Enter your keyword

PRESS RELEASE “PETUGAS IMIGRASI SOEKARNO-HATTA BERHASIL MENGUNGKAP KASUS PEMALSUAN PASPOR”

Berita Kantor Imigrasi Soekarno - Hatta

PRESS RELEASE “PETUGAS IMIGRASI SOEKARNO-HATTA BERHASIL MENGUNGKAP KASUS PEMALSUAN PASPOR”

PRESS RELEASE “PETUGAS IMIGRASI SOEKARNO-HATTA BERHASIL MENGUNGKAP KASUS PEMALSUAN PASPOR”

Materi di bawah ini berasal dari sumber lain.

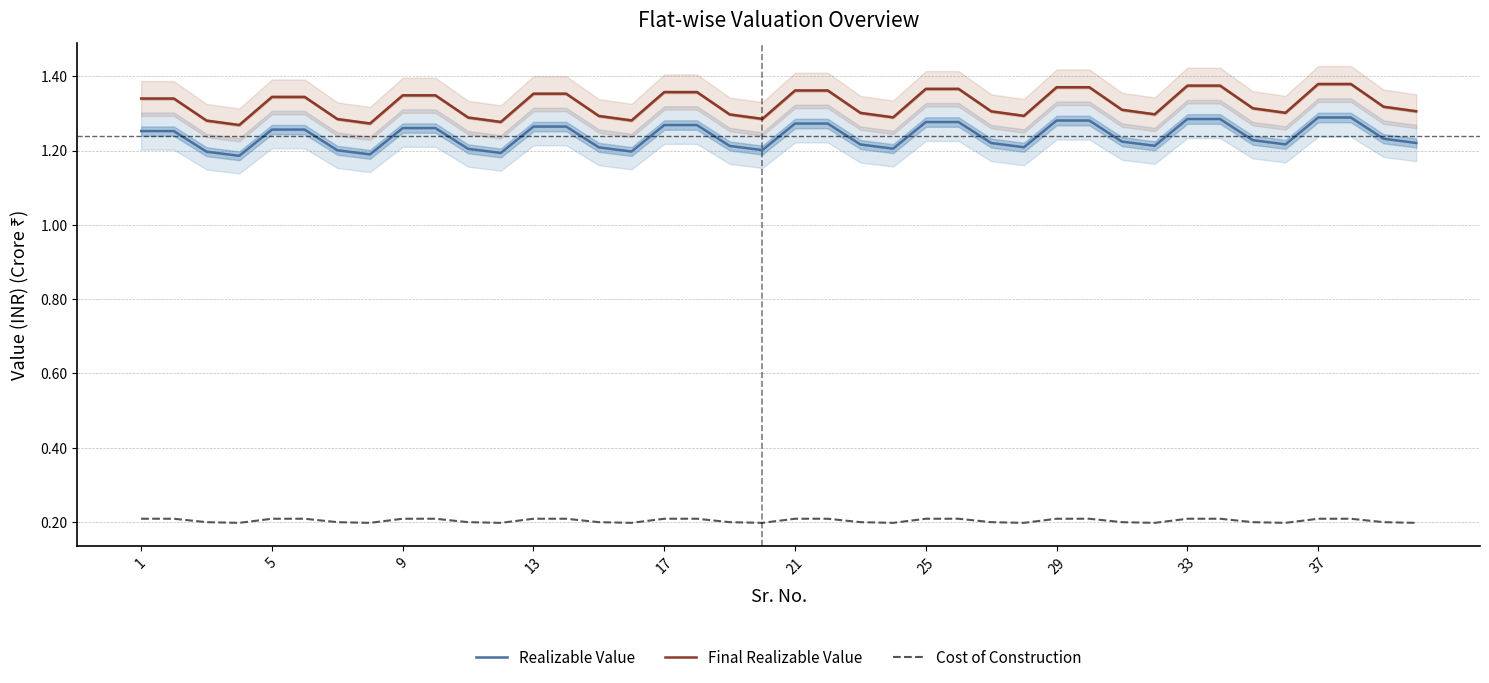

True or false: Realizable Value and Cost of Construction intersect in this chart.

False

PETUGAS IMIGRASI SOEKARNO-HATTA BERHASIL MENGUNGKAP KASUS PEMALSUAN PASPOR

 

Kantor Imigrasi Kelas I Khusus Soekarno-Hatta sebagai penopang Bandara Internasional terbesar di Indonesia sekaligus peringkat kedua bandara paling sibuk di Asia Tenggara. Bandara Internasional Soekarno-Hatta menghadapi berbagai peluang sekaligus ancaman dari aspek keamanan dan penegakan hukum akibat tingginya lalu lintas Orang Asing (OA) yang masuk dan keluar wilayah Indonesia. Petugas imigrasi Soekarno-Hatta telah membuktikan kecakapan dan kesigapan dalam menjaga keamanan negara yang dibuktikan dengan tingkat pro justitia tertinggi (19 kasus) di Indonesia pada tahun 2017 dan hingga saat ini telah ada 5 kasus projustitia yang sedang diproses. Petugas imigrasi juga sangat taat asas hukum yang ditunjukan dengan keberhasilan dalam menolak 278 OA yang berasal dari negara berkembang dan bahkan WN Asing yang berasal dari negara maju seperti Amerika, Rusia, Australia, Jepang, Korea yang hendak masuk ke wilayah RI, menangani 114 kasus pencegahan keberangkatan dimana 63 diantaranya adalah TKI Non Prosedural.

Pada periode Januari – Mei 2018, petugas imigrasi menolak masuk OA sejumlah 278 orang yang diantaranya berasal dari Afghanistan, Afrika Selatan, RRC, India dan beberapa negara berkembang lainnya yang masuk dalam kategori calling visa (negara yang perlu diwaspadai). Beberapa OA yang ditolak tersebut dikarenakan mereka tidak memiliki tujuan yang jelas, masuk dalam daftar cekal, dll. Petugas imigrasi juga berhasil melakukan pencegahan keberangkatan di TPI Soekarno-Hatta sejumlah 114 kasus, diantara modusnya adalah penggunaan paspor palsu dan penyalahgunaan izin tinggal. Dalam rangka menegakan prinsip selective policy, saat ini Kantor Imigrasi Kelas I Khusus Soekarno-Hatta telah menahan 10 Orang Asing (OA)/deteni di ruang detensi imigrasi, diantaranya adalah warga negara Bangladesh, Afghanistan, Nigeria, Ghana, Pantai Gading dan Uganda. Mayoritas penahanan ke-10 OA dikarenakan kasus pemalsuan dokumen Imigrasi (paspor dan visa) dan ada yang melewati batas izin tinggal atau overstay. Dari kesepuluh OA tersebut, 5 diantaranya sedang menjalani proses penyidikan atau pro justitia. Hal ini bertujuan agar dapat menimbulkan efek jera bagi OA yang ingin melanggar hukum keimigrasian di Indonesia.